Richard Stack (pictured) and his wife Suzanne opened up the Toy Store on Audubon five years ago.
“We were the first on the block,” he said, forerunners in a burst of new retail on the eastern side of the street, where landlords Yale University Properties had just done renovations.
A strip of locally owned shops with distinctive storefronts — offering books, jewelry, and handmade gifts — added to a burgeoning arts scene. The stores fed off arts institutions across the street like the Creative Arts Workshop, New Haven Ballet and Neighborhood Music School. (Click here for a story on Audubon Street itself)
After violin or ballet class, parents would faithfully take their kids by the hand and lead them across the street to the Toy Store, where they’d browse together. Kids could slip a marble onto a zipping Italian racetrack and watch it plunk into a metal bowl. They could dig into a basket of mobile parts, or cozy up with a big gorilla on a red trampoline.
“It’s very sad,” said Stack, to share his news with faithful toy store fans.
The store’s lease with Yale is ending, Stack said Monday, and the Stacks decided not to renew. The couple plans to close the shop in the next six weeks. In total, the Stacks ran their distinctive toy store in New Haven for seven years.
Despite rumors, Stack said he isn’t being pushed out by the landlord. “We don’t have any complaints about Yale,” he said. Yale has treated them in a “straightforward” and honest way, he said. Instead, Stack blamed location and a national recession for a decline in sales.

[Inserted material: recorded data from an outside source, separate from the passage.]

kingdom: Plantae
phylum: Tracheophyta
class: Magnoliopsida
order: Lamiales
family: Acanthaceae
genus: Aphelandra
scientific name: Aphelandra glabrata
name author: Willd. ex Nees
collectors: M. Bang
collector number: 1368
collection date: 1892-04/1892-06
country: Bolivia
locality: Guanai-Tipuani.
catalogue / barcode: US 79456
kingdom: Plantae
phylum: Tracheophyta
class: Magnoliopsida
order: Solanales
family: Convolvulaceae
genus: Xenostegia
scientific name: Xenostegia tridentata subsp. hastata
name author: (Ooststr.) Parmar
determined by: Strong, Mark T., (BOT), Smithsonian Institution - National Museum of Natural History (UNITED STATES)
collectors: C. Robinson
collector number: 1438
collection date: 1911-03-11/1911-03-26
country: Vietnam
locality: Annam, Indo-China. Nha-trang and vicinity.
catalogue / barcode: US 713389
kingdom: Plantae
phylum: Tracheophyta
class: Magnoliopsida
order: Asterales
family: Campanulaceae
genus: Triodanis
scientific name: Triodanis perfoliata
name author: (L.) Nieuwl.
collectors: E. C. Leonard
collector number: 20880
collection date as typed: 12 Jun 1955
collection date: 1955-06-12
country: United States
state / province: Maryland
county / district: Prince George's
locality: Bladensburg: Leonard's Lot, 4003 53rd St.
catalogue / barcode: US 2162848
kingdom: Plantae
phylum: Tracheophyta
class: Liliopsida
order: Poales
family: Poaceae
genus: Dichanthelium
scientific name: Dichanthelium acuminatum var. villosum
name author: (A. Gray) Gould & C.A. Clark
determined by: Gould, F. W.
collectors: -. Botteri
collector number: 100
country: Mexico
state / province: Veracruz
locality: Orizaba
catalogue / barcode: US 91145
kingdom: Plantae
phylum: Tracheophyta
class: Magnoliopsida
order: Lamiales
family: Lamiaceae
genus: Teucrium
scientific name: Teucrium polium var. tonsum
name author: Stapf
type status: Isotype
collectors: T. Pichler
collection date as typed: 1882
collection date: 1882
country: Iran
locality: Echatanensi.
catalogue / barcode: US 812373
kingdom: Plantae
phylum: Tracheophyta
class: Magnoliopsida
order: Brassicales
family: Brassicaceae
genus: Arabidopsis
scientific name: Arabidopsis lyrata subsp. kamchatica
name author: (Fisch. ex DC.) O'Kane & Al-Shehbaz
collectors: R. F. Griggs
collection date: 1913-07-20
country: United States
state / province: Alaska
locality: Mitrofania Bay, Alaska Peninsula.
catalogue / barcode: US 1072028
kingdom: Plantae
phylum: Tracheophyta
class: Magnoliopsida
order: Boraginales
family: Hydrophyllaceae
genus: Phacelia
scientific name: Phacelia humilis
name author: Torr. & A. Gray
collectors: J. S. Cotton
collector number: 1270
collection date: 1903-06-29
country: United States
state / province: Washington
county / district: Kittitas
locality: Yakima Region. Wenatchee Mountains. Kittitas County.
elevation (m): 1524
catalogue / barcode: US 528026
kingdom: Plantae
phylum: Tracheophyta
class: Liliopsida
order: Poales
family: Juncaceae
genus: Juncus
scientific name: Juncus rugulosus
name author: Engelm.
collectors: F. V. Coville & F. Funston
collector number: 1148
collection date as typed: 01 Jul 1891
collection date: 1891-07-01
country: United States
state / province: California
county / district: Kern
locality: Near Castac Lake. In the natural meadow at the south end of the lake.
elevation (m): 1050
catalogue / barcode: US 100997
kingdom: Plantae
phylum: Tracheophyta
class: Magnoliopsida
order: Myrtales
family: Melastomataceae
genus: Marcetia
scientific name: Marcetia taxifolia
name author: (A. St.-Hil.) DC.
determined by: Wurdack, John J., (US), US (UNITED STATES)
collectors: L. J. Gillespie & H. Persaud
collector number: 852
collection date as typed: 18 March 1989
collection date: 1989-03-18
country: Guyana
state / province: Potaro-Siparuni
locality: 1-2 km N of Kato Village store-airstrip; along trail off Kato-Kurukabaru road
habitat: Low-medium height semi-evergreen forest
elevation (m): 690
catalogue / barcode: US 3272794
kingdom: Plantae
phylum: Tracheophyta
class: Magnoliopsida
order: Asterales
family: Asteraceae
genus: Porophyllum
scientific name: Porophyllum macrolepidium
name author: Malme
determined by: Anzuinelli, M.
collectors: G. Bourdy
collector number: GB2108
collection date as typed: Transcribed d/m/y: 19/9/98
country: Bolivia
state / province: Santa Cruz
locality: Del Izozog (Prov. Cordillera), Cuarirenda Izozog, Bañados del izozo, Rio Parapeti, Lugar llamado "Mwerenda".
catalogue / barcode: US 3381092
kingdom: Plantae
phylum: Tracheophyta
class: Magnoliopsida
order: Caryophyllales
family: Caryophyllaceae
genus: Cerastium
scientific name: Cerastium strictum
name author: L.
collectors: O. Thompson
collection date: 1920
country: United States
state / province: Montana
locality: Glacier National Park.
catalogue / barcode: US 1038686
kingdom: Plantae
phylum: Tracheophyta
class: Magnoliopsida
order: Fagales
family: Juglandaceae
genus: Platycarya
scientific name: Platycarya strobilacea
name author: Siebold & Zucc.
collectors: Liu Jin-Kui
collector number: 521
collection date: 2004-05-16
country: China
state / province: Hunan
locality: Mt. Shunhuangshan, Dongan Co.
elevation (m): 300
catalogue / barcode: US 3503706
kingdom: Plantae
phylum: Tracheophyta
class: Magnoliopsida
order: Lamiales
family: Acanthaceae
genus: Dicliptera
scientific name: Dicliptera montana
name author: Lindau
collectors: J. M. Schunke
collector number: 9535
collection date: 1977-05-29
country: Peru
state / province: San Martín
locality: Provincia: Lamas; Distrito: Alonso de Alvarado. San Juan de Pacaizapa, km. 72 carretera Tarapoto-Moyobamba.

Faithful customers had a deep love from the store, but that customer base was “not enough to support a store, especially in light of a recession that has cut our sales by 20 percent in the last two years,” Stack explained. “Twenty percent was pretty much what we had to live on, so there was nothing left.”
Stack said the location’s lack of parking made it hard for the specialty store to survive.
Other Changes Afoot
Shana Schneider, director of marketing for Yale University Properties, agreed the location has its flaws: “Frankly, pedestrian traffic is thin on that block, which makes it difficult for some merchants,” she wrote in an email to the Independent, “but we are committed to leasing the space to retail tenants.”
Next to the Toy Store, a second pioneer, the Sogno Boutique of Dreams, appears to be in a state of flux. An email announcing a “Storewide Moving Sale” has been circling New Haven networks. Inside the store Monday, owner Krista Camputaro said there is a storewide sale, but she declined to characterize it as a moving sale. Whether or not the store will stay remains “uncertain.”
“The future is yet to be determined,” Camputaro said. Schneider said only that Sogno’s lease has not yet expired.
Further up the street, The Devil’s Gear bike shop is scheduled to open a small, second shop on Audubon in first week of March – click here for a story on that.
While some have questioned if Yale was making an intentional push to get particular retailers out, Schneider called the changes “natural.”
“As you know, it is natural for there to be turnover in the retail industry and we may see some of that occur in the Audubon District.”
Goodbye Sandra, Hello Moe
One more change-up is revealed on a sign taped to the window of an empty space on Whitney Avenue, at the intersection of Audubon, where Sandra’s soul food restaurant ran for some years a second branch of its once-popular Hill eatery (which has also closed).
Moe’s Southwest Grill will offer Tex-Mex cuisine, reads a letter from Schneider. A patch of fabric from the planned seating is shown on a board leaning against the window. Moe’s is set to open in mid-April.